◆ **WORK TO BE COMPLETED**
Copy out the lines of the items below, from the line containing "Prezrite si populárne reality" through the last line of the items, inclusive, with every character unchanged.

◆ **EXCERPTED DATA**
# # #

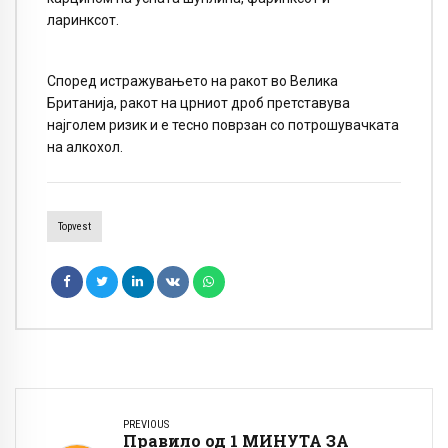
ларинксот.
Според истражувањето на ракот во Велика
Британија, ракот на црниот дроб претставува
најголем ризик и е тесно поврзан со потрошувачката
на алкохол.
Topvest
PREVIOUS
Правило од 1 МИНУТА ЗА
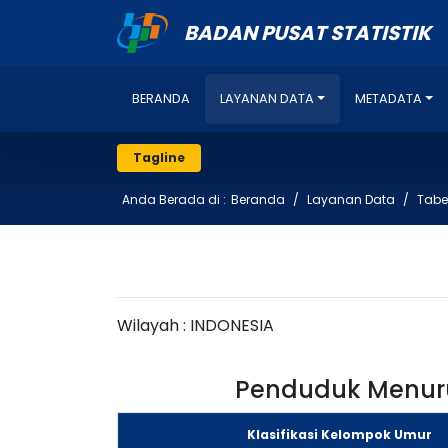
BADAN PUSAT STATISTIK
BERANDA
LAYANAN DATA
METADATA
Tagline
Anda Berada di :
Beranda
Layanan Data
Tabe
Wilayah : INDONESIA
Penduduk Menuru
Klasifikasi Kelompok Umur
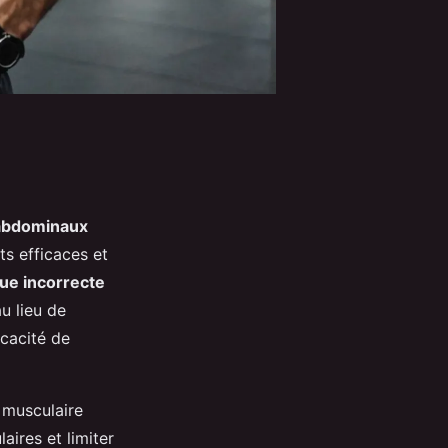
 abdominaux
ts efficaces et
ue incorrecte
au lieu de
cacité de
 musculaire
aires et limiter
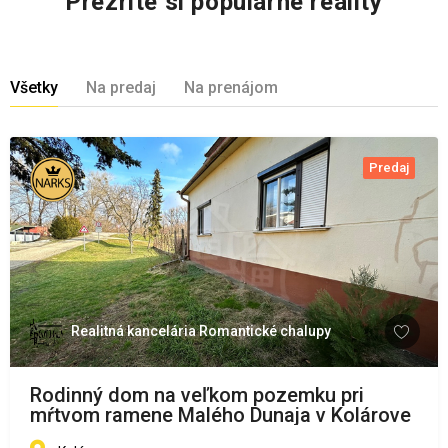
Prezrite si populárne reality
Všetky
Na predaj
Na prenájom
Predaj
Realitná kancelária Romantické chalupy
Rodinný dom na veľkom pozemku pri
mŕtvom ramene Malého Dunaja v Kolárove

# # #

◆ **ANSWER SECTION**
Prezrite si populárne reality
Všetky
Na predaj
Na prenájom
Predaj
Realitná kancelária Romantické chalupy
Rodinný dom na veľkom pozemku pri
mŕtvom ramene Malého Dunaja v Kolárove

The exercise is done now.